A common mistake is to confuse speech recognition with voice recognition. The two are different, though somewhat overlapping, technological areas. In voice recognition, the emphasis is to identify the speaker based on the properties of their speech, whereas in speech recognition, the objective is to understand what the user is saying, and interpret that as content or commands.
In the case of SpeechToDoc Pro, for example, the statement “Select last sentence” is interpreted as a command applies highlighting to the last sentence. However, the statement “Let’s go to the beach” will print the worlds literally.
Cortana, Siri and Google Alexa are well-known examples of Speech Recognition assistants. A user can use chatty, conversational language to instruct a computer, tablet, or smartphone to execute a series of tasks, that without Speech Recognition, might have involved an inconvenient set of steps.
For example, with Speech Recognition, a user can speak into their Android phone, “Hey Alexa, please find me the best Chinese restaurant within 4 miles”. This is more convenient than using the screen as an interface, where the request would have involved several finger gestures and typing.
Many Speech Recognition systems improve with training. Speech Recognition training is also called “enrollment”. As speakers read text into the system, the system analyzes pronounciation styles and syntactical patterns, and becomes more accurate as it gains experience. Systems that use training are called “speaker dependent” systems. Systems that do not use training, are called “speaker independent” systems.
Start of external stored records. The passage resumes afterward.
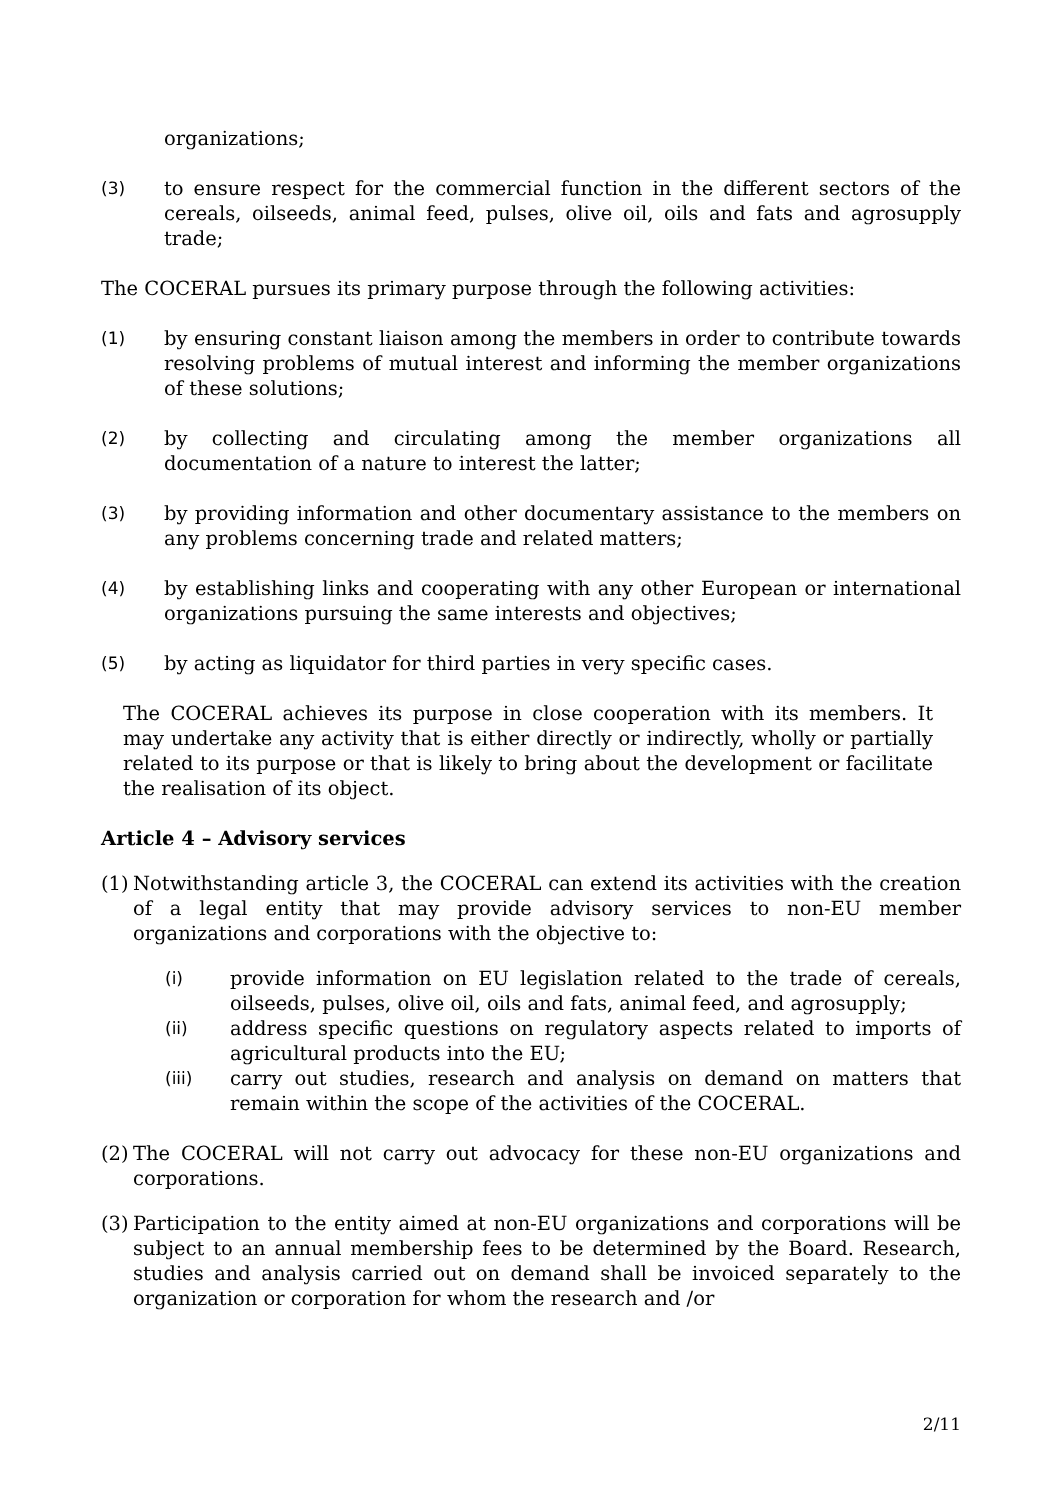organizations;
(3) to ensure respect for the commercial function in the different sectors of the cereals, oilseeds, animal feed, pulses, olive oil, oils and fats and agrosupply trade;
The COCERAL pursues its primary purpose through the following activities:
(1) by ensuring constant liaison among the members in order to contribute towards resolving problems of mutual interest and informing the member organizations of these solutions;
(2) by collecting and circulating among the member organizations all documentation of a nature to interest the latter;
(3) by providing information and other documentary assistance to the members on any problems concerning trade and related matters;
(4) by establishing links and cooperating with any other European or international organizations pursuing the same interests and objectives;
(5) by acting as liquidator for third parties in very specific cases.
The COCERAL achieves its purpose in close cooperation with its members. It may undertake any activity that is either directly or indirectly, wholly or partially related to its purpose or that is likely to bring about the development or facilitate the realisation of its object.
Article 4 – Advisory services
(1)
Notwithstanding article 3, the COCERAL can extend its activities with the creation of a legal entity that may provide advisory services to non-EU member organizations and corporations with the objective to:
(i) provide information on EU legislation related to the trade of cereals, oilseeds, pulses, olive oil, oils and fats, animal feed, and agrosupply;
(ii) address specific questions on regulatory aspects related to imports of agricultural products into the EU;
(iii) carry out studies, research and analysis on demand on matters that remain within the scope of the activities of the COCERAL.
(2)
The COCERAL will not carry out advocacy for these non-EU organizations and corporations.
(3)
Participation to the entity aimed at non-EU organizations and corporations will be subject to an annual membership fees to be determined by the Board. Research, studies and analysis carried out on demand shall be invoiced separately to the organization or corporation for whom the research and /or
2/11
From a history perspective, Speech Recognition has benefited enormously from successive waves of major innovations. Most recently, it has benefited from Deep Learning Networks, and Big Data.
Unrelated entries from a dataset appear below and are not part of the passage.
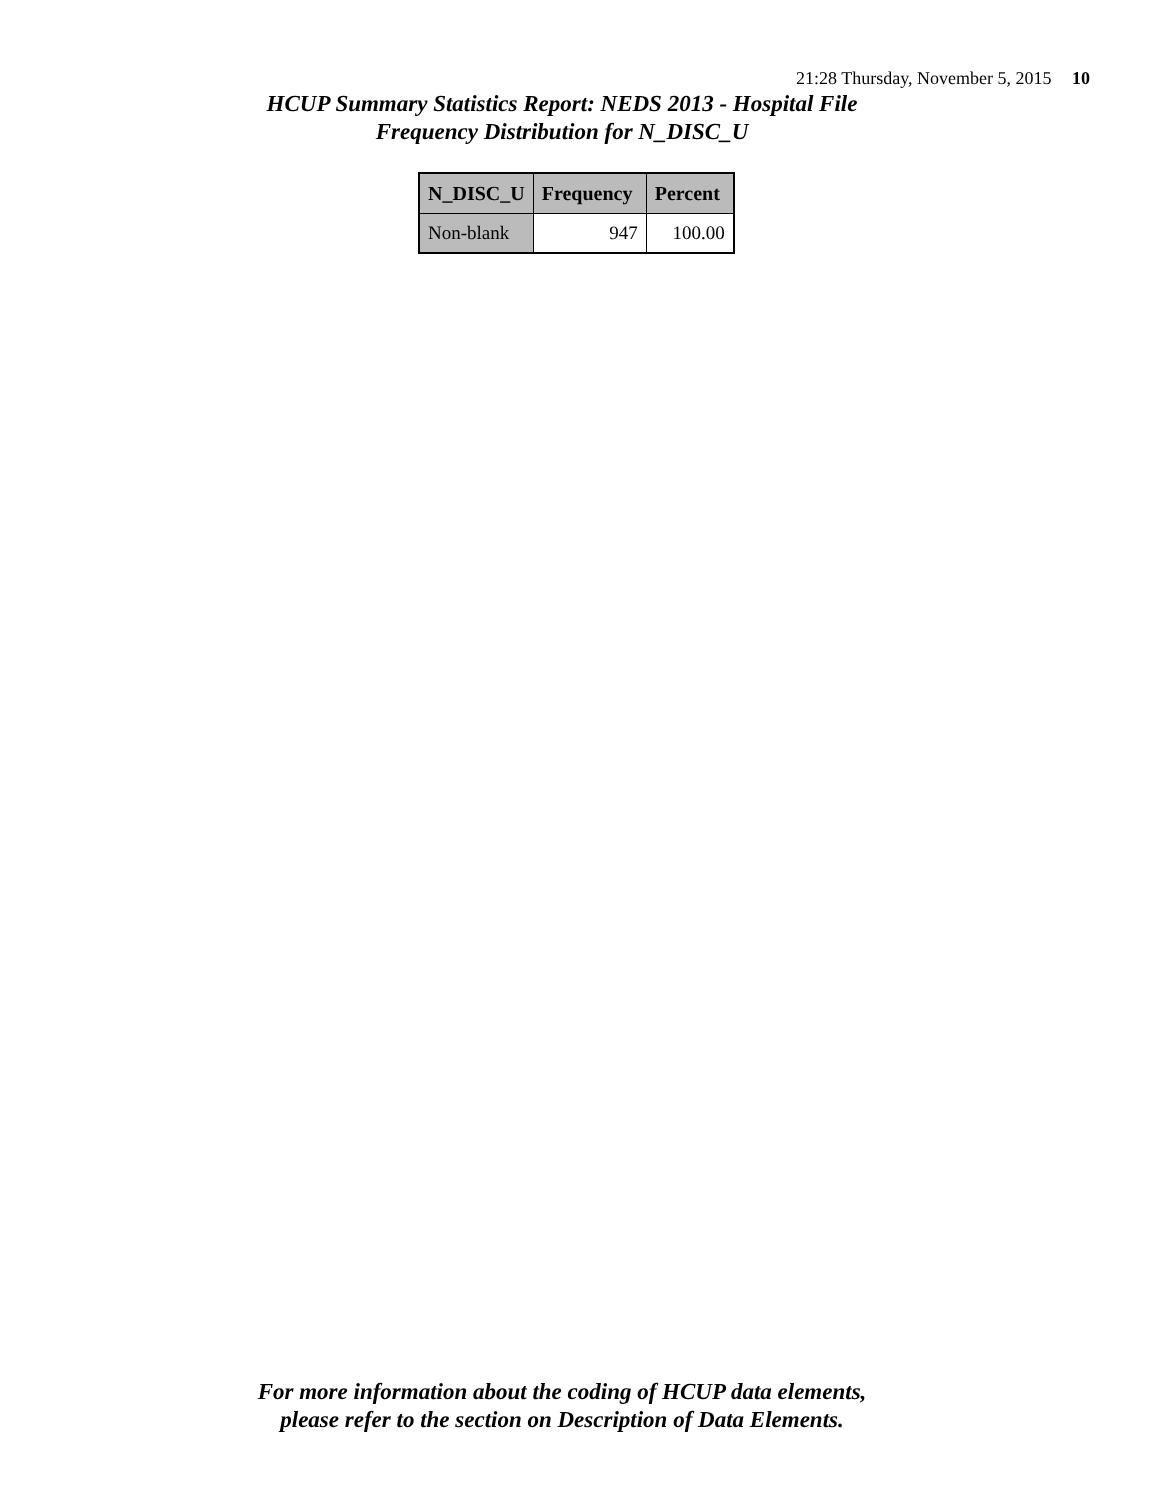21:28 Thursday, November 5, 2015 10
HCUP Summary Statistics Report: NEDS 2013 - Hospital File
Frequency Distribution for N_DISC_U
| N_DISC_U | Frequency | Percent |
| --- | --- | --- |
| Non-blank | 947 | 100.00 |
For more information about the coding of HCUP data elements,
please refer to the section on Description of Data Elements.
Among the biggest players in the Speech Recognition industry include Google, Microsoft, IBM, Apple, Amazon, Baidu, Nuance, Ifly Tek and more. Many of which have publicized the core technology in their speech recognition systems as being based on deep learning.
Frequently Asked Questions:
Speech recognition is used to convert spoken words into their text equivalent. If they are voice commands, speech recognition executes the voice commands. Voice recognition is a biometric technology used to identify a particular individual’s voice or for speaker identification.
Speech recognition is a technology. It allows a user to interact with a computer system in natural conversational voice mode, in other words, by speaking to the machine just as you would speak to another person. Applications include data entry, menu navigation, document creation, and telephone dialing.
The algorithms used in speech recognition include PLP features, Viterbi search, deep neural networks, discrimination training, WFST framework, etc. You can keep track of Google’s latest developments in speech recognition technology, by frequently checking their recent publications on speech.